Literature DB >> 24166580

Proteomic signatures of angiogenesis in androgen-independent prostate cancer.

George S Karagiannis1, Punit Saraon, Keith A Jarvi, Eleftherios P Diamandis.   

Abstract

INTRODUCTION: The observation that angiogenesis, the process of new blood vessel formation, in healthy prostate and early prostate cancer is androgen-dependent gave rise to significant questions on how hypervascularization and increased angiogenesis is also achieved at the molecular level in advanced androgen-independent prostate cancer. The exact paracrine molecular network that is hardwired into the proteome of the endothelial and cancer subpopulations participating in this process remains partially understood.
METHODS: Here, we interrogated the signaling pathways and the molecular functional signatures across the proteome of endothelial cells after interacting with various secretomes produced by androgen-dependent and -independent prostate cancer cells.

> **Information provided**:
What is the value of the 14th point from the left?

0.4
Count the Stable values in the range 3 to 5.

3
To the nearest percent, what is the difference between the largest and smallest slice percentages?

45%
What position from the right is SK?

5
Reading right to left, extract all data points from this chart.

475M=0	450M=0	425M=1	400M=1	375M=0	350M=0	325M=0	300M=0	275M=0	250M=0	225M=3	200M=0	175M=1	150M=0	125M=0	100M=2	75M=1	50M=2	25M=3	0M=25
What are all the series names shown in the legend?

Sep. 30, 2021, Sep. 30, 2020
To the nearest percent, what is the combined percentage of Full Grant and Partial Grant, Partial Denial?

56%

> **Problem requirements**: Please continue the abstract on angiogenesis in prostate cancer from its last sentence onward. The records have nothing to do with the abstract on angiogenesis in prostate cancer.

> **Response below**:
RESULTS: We found the significant overexpression (P < 0.05) of prominent markers of angiogenesis, such as vonWillebrand factor (vWF) (∼ 2.5-fold) and CD31 (∼ 2-fold) in HUVECs stimulated with conditioned media from the androgen-independent prostate cancer cell line PC3. By mining the proteome of PC3 conditioned media, we discovered a signature of chemokine CXC motif ligands (i.e., CXCL3, CXCL5, CXCL6 and CXCL8) that could potentially coordinate increased angiogenesis in androgen-independent prostate cancer and verified their increased expression (P < 0.05) in both in vitro and xenograft models of androgen-independence. DISCUSSION: Our findings form the basis for understanding the regulation of crucial metastatic phenomena during the transition of androgen-dependent prostate cancer into the highly aggressive, androgen-independent state and provide further insight on potential therapeutic targets of cancer-related angiogenesis.
© 2013 Wiley Periodicals, Inc.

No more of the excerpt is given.